Here is an example function. It should be pretty easy to track the steps outlined above with the code below.

def reach_3_model(df: pd.DataFrame, rows: int = None) -> pd.DataFrame:
    """
    a- rainfall sum 0-24 hrs
    b- rainfall sum 24-48 hr
    d- Days since last rain

    Logistic model: 0.267*a + 0.1681*b - 0.02855*d + 0.5157

    Args:
        df: (pd.DataFrame) Input data from `process_data()`
        rows: (int) Number of rows to return.

    Returns:
        Outputs for model as a dataframe.
    """
    if rows is None:
        df = df.copy()
    else:
        df = df.tail(n=rows).copy()

    df['log_odds'] = (
        0.5157
        + 0.267 * df['rain_0_to_24h_sum']
        + 0.1681 * df['rain_24_to_48h_sum']
        - 0.02855 * df['days_since_sig_rain']
    )

    df['probability'] = sigmoid(df['log_odds'])
    df['safe'] = df['probability'] <= SAFETY_THRESHOLD
    df['reach'] = 3

    return df[['reach', 'time', 'log_odds', 'probability', 'safe']]

Editing the Models

Note

This section covers making changes to the following:

  • The coefficients for the models.
  • The safety threshold.
  • The model features.

If you want to do anything more complicated, such as adding a new source of information to the model, that is outside the scope of this document. To accomplish that, you'll need to do more sleuthing into the code to really understand it.

Note

Making any changes covered in this section is relatively easy, but you'll still need to actually deploy the changes to Heroku if you want them to be on the live site. Read the deployment guide for more.

Model coefficients

As covered in the last section, each model's coefficients are represented as log odds ratios. Don't be confused by this statement though: this is how logistic regression is represented in all statistical software packages-- Logit in Python's Statsmodels, logit in Stata, and glm in R-- since that's what's being calculated mathematically when a logistic regression is calculated. I only emphasize this to point out that to get a probability, the final log odds needs to be logistically transformed (which is done via the sigmoid() function) after the linear terms are summed up.

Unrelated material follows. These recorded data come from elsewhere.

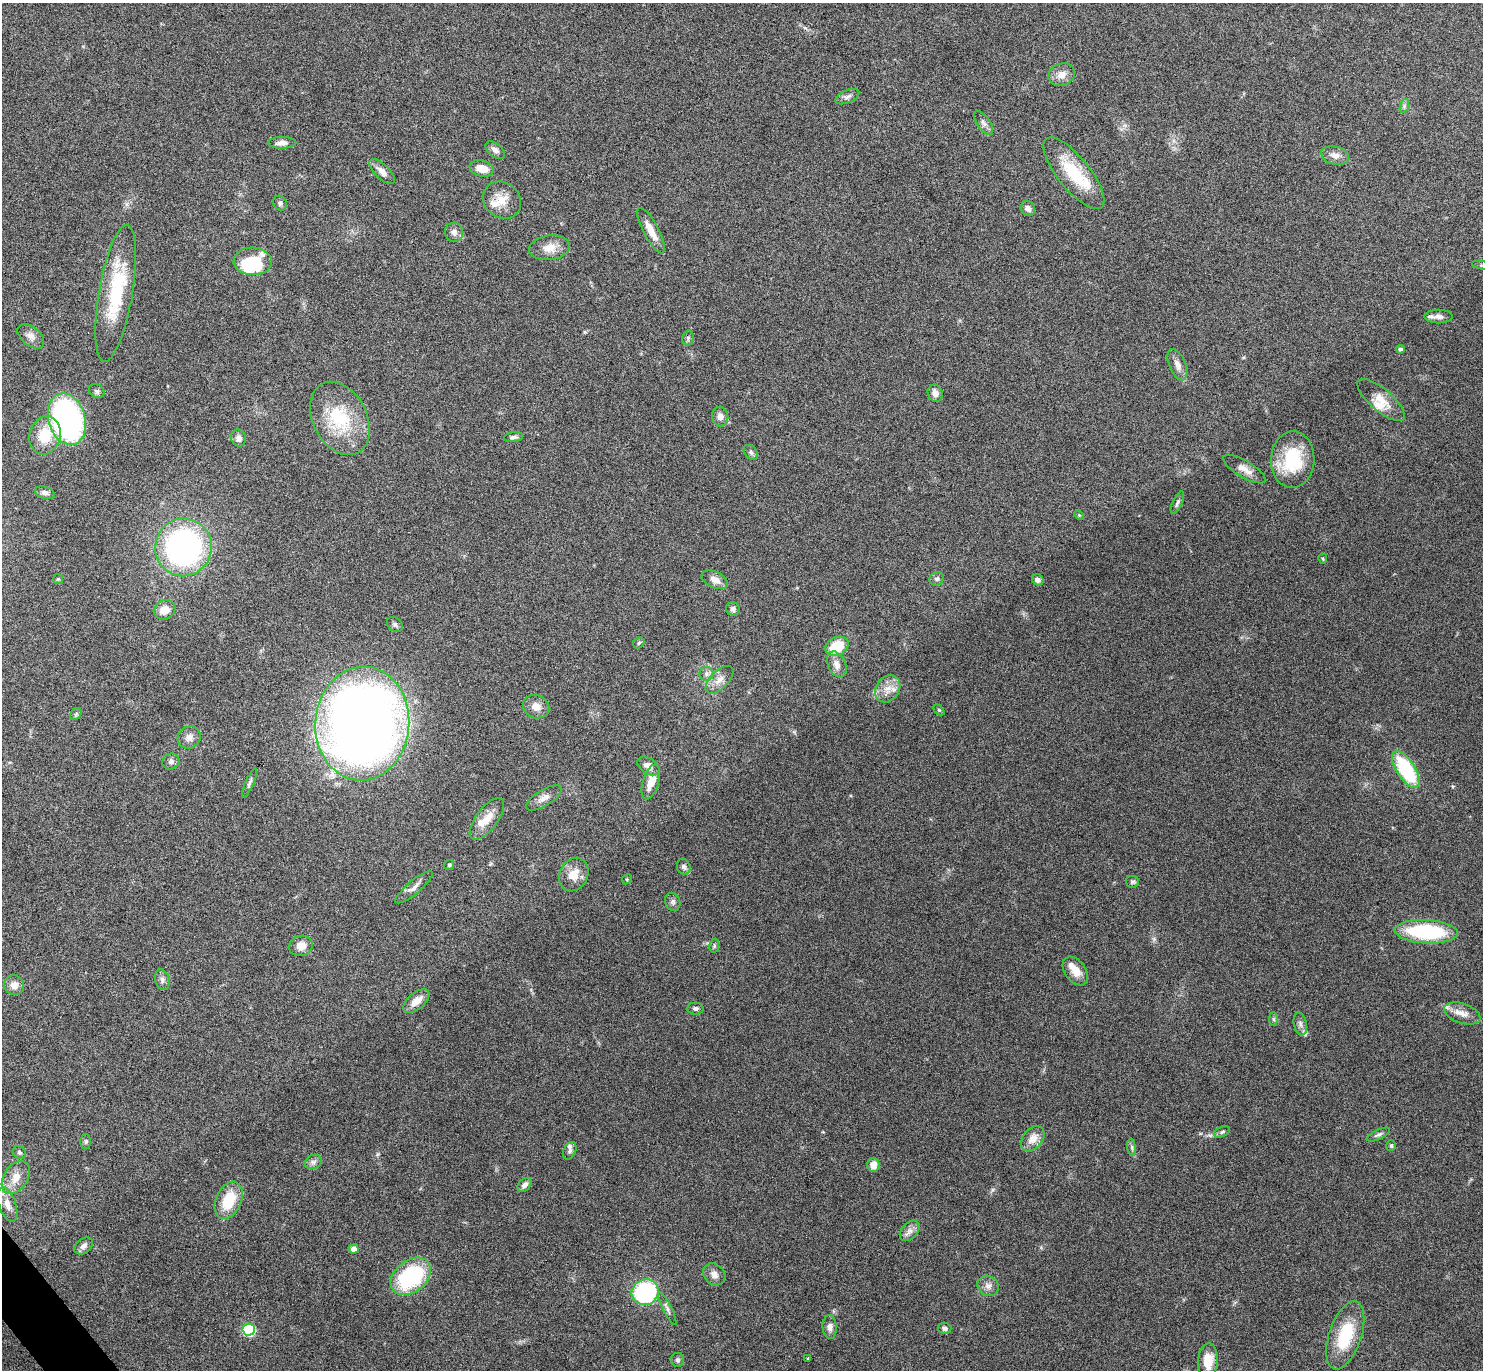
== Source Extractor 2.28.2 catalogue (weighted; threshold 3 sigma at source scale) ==
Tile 7 of 4 x 4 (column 3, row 2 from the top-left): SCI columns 2973-4453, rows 2906-4273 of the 5943 x 5938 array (HDU 1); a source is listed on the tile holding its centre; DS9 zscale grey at full resolution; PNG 1485 x 1372 px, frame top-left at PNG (2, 3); each listed source drawn as its Kron ellipse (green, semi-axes under 4 px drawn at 4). Shown black and unused: <1% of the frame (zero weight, under 4 of 8 exposures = <1% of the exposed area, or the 3 px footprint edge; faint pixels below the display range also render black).
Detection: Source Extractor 2.28.2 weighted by HDU 2 'WHT'; one run over the whole footprint, this tile lists its part. Background 0.0651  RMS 0.0049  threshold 0.0201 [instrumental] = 3 sigma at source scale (4.09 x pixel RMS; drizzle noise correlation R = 1.36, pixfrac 0.8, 0.05/0.05 arcsec/px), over >= 5 px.
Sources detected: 124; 2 inside a brighter object's white glare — neither listed nor drawn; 9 inside a brighter listed object's ellipse — not listed separately; the other 113 listed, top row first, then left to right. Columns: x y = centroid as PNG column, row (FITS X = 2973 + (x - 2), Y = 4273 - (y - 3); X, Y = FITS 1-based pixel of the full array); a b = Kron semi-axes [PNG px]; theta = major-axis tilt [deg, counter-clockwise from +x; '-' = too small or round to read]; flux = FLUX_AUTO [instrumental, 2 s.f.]
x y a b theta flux
1062 75 13 11 23 4
847 97 12 6 23 1.6
1404 106 7 4 72 0.96
984 123 14 6 -55 2
282 143 14 6 1 2.3
495 150 11 6 -40 2.1
1335 156 14 9 -14 3.1
482 168 12 8 -16 5.7
382 171 16 7 -44 3.1
1074 173 44 16 -51 21
502 200 20 17 -39 7.1
280 203 8 6 -54 1.1
1028 208 8 7 - 1.9
651 231 25 7 -62 6.4
454 232 9 9 - 2.2
549 248 20 12 7 5.7
253 261 19 13 -3 19
1482 265 10 3 -9 0.7
116 293 69 17 80 30
1439 316 14 7 0 2.4
31 336 15 9 -40 2.7
688 338 7 5 78 0.96
1400 349 4 4 - 1.3
1177 365 16 8 -67 3
97 391 8 6 -32 1.1
935 393 9 7 -69 2.6
1381 400 30 11 -40 7.1
720 417 10 8 -84 2.6
340 418 39 27 -62 28
67 419 26 18 -73 110
45 435 19 15 74 13
513 437 9 5 8 1.2
238 438 8 7 - 2.3
751 452 8 6 -50 1.2
1293 460 28 22 86 25
1244 469 24 8 -31 4.1
45 493 10 6 -15 1.5
1177 503 12 4 65 1.3
1079 515 5 4 - 0.5
183 547 29 28 - 120
1323 559 5 4 - 0.5
58 579 5 5 - 0.63
937 579 7 6 - 1.1
715 580 14 8 -25 3.5
1038 580 6 5 - 1.4
733 609 7 6 - 1.6
165 610 11 9 27 5.2
395 624 9 6 -39 1.1
639 643 6 5 - 0.7
837 646 12 9 27 13
837 664 13 9 -65 3.3
706 674 7 7 - 1.6
719 680 17 9 44 3.7
888 689 14 11 54 4.8
536 707 13 11 -22 4
939 710 6 4 -44 0.55
76 714 6 5 - 0.83
362 724 57 47 86 540
189 737 12 10 34 3
171 761 9 7 31 1.6
648 766 12 7 -34 3.5
1406 770 21 9 -57 36
651 782 18 8 73 6.3
249 783 16 4 66 1.3
544 798 20 8 31 3.4
487 819 25 11 53 6.7
449 865 5 5 - 0.6
684 867 8 6 -67 1.3
574 875 17 14 62 6.3
627 879 5 4 - 0.54
1132 882 6 6 - 0.86
414 887 24 6 40 3
673 902 9 7 -66 1.4
1426 932 32 12 -3 41
301 946 12 10 16 4.4
714 946 7 5 80 0.78
1075 971 16 10 -53 5.5
162 980 11 7 -74 1.8
14 985 10 9 - 3.4
416 1001 16 8 39 4.9
695 1009 8 6 -2 1.3
1462 1013 19 10 -18 4.6
1273 1019 7 4 -89 0.75
1300 1024 11 6 -78 1.7
1222 1132 8 5 23 0.91
1378 1135 13 5 25 1.2
1033 1139 14 9 50 4.9
86 1142 7 5 90 0.88
1391 1146 5 5 - 0.75
1132 1147 9 4 -82 1
570 1151 9 6 64 1.3
19 1152 7 6 - 0.85
313 1162 9 7 26 1.6
873 1165 7 6 - 4.4
16 1178 18 12 57 5.8
525 1185 8 6 45 2.1
229 1200 19 12 66 16
7 1204 18 8 -71 4
910 1231 12 8 47 2.6
84 1246 10 7 37 2.1
354 1249 5 4 - 3.9
714 1274 12 10 -44 2.8
411 1276 22 16 39 42
988 1286 11 9 -36 2.6
645 1292 14 13 - 57
667 1309 18 4 -63 1.6
830 1327 12 7 -86 2.2
945 1328 7 5 -14 1.3
249 1330 6 6 - 41
1345 1335 35 16 71 22
808 1359 4 3 - 1.1
678 1360 7 6 - 1.1
1208 1361 18 10 87 9.3
Isophote crosses this tile's border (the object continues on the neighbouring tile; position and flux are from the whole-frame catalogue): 2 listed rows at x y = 1482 265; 1208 1361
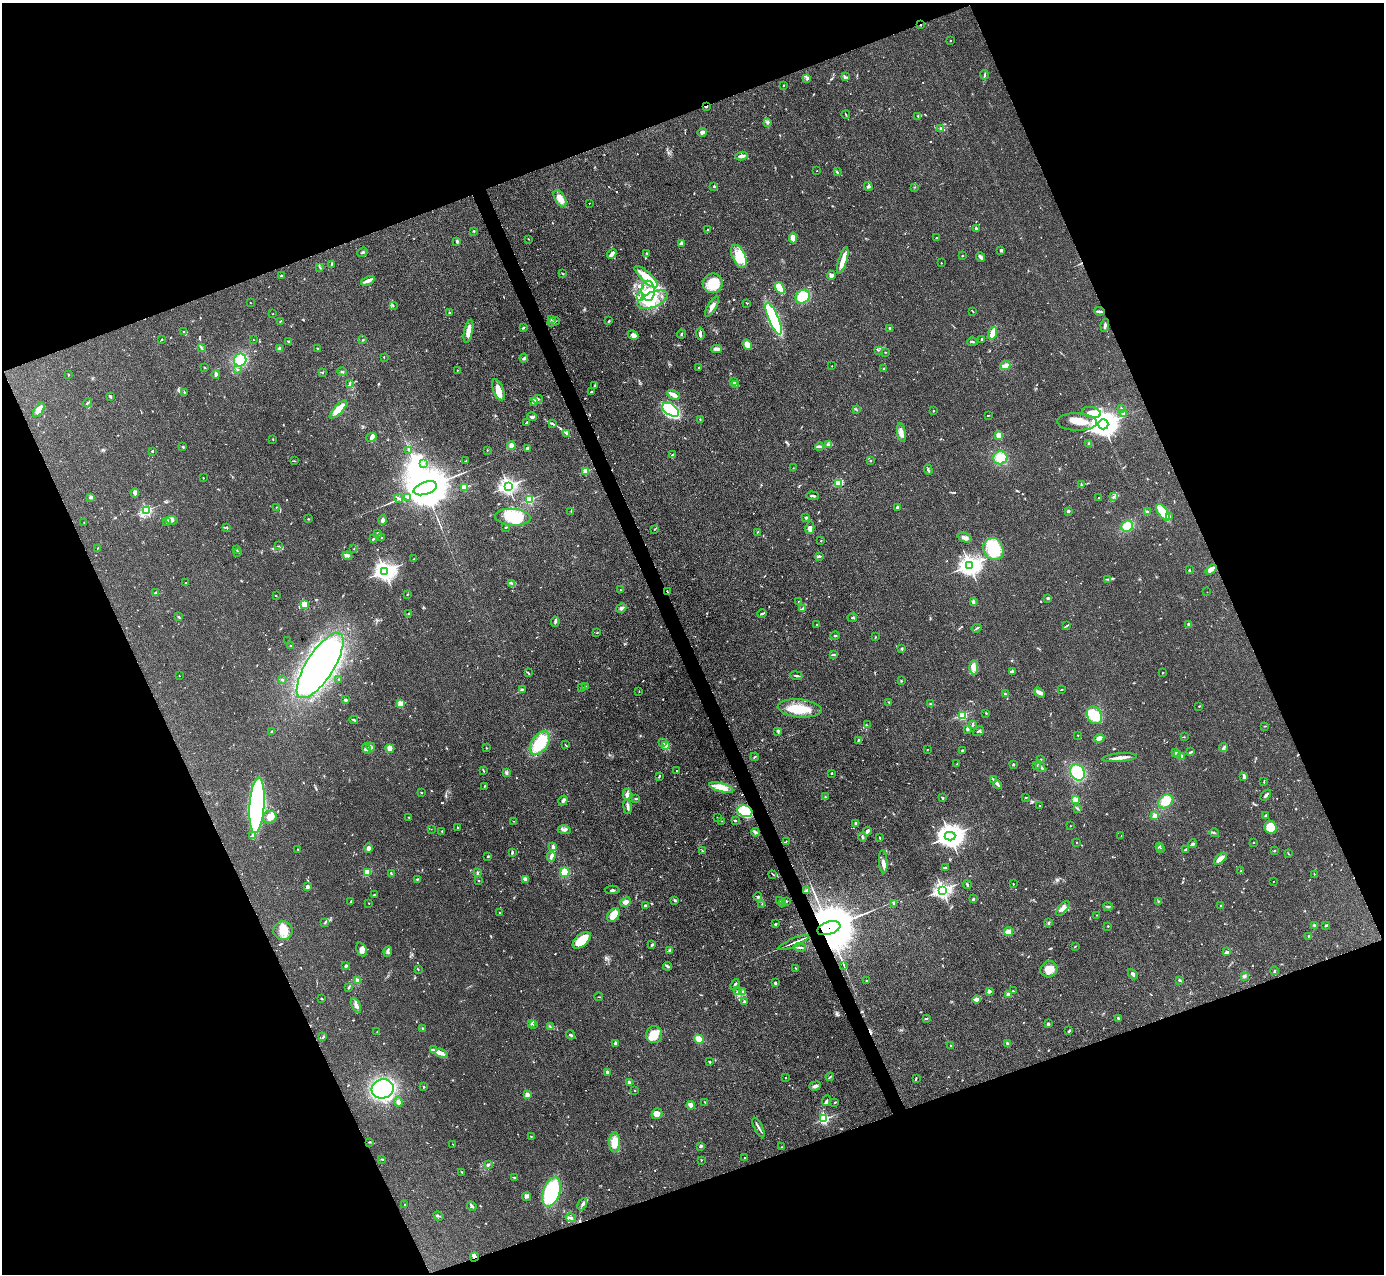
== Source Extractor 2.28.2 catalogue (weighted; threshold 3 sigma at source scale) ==
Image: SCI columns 2-5528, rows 283-5367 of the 5531 x 5521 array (HDU 1 of 3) = the unmasked area's bounding box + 8 px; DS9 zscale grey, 4 x 4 block average (1 PNG px = mean of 4 x 4 image px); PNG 1386 x 1276 px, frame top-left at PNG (2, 3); each listed source drawn as its Kron ellipse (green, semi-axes under 4 px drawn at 4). Shown black and unused: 42% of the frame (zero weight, under 3 of 4 exposures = <1% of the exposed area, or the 3 px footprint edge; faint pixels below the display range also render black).
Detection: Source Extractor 2.28.2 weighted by HDU 2 'WHT'. Background 0.106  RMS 0.0066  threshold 0.0298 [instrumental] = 3 sigma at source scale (4.5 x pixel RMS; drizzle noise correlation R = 1.50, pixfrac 1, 0.05/0.05 arcsec/px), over >= 5 px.
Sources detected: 830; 3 too faint to see at this stretch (4 x 4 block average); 7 inside a brighter object's white glare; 10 cosmic-ray / hot-pixel residue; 4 long thin detections or spike segments (spike, bleed or trail) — neither listed nor drawn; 24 coinciding with a brighter row at this scale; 49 inside a brighter listed object's ellipse — not listed separately; of the other 733, all 500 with FLUX_AUTO >= 1.78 (the completeness limit of this list) listed and drawn (233 fainter detections not listed), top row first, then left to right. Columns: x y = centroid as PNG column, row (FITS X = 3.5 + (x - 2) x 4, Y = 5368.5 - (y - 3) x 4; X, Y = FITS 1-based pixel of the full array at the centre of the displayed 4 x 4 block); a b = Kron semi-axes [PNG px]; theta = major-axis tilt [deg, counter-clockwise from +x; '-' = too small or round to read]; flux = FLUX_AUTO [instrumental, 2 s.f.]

The code representing the logistic model prediction was organized for maximum legibility: the first number is the constant term, and the remaining coefficients are aligned next to the column name. Note the final coefficient in this particular example is a negative coefficient and is thus subtracted.

df['log_odds'] = (
    0.5157
    + 0.267 * df['rain_0_to_24h_sum']
    + 0.1681 * df['rain_24_to_48h_sum']
    - 0.02855 * df['days_since_sig_rain']
)

Changing the coefficients is as simple as just changing one of those numbers next to its respective column name, inside of its respective model for any particular reach.

Safety threshold

The safety threshold is defined near the top of the document:

SAFETY_THRESHOLD = 0.65

This represents a 65% threshold for whether or not we consider the water safe or not. The SAFETY_THRESHOLD value is just used as a placeholder/convenience for whatever the default threshold should be. You can always change this value to be lower or higher, and additionally you can replace SAFETY_THRESHOLD inside of a model function

Warning

Hopefully this goes without saying, but if you are going to change the threshold, please have a good, scientifically and statistically justifiable reason for doing so!

Feature transformations

Feature transformations occur in the process_data() function after the data has been aggregated by hour, merged, and sorted by timestamp.

If you want to add some feature transformations, my suggestion is you try to learn from existing examples and copy+paste with the necessary replacements. If you have a feature that can't be built from a copy+paste, that's where you'll possibly need to learn a bit of Pandas.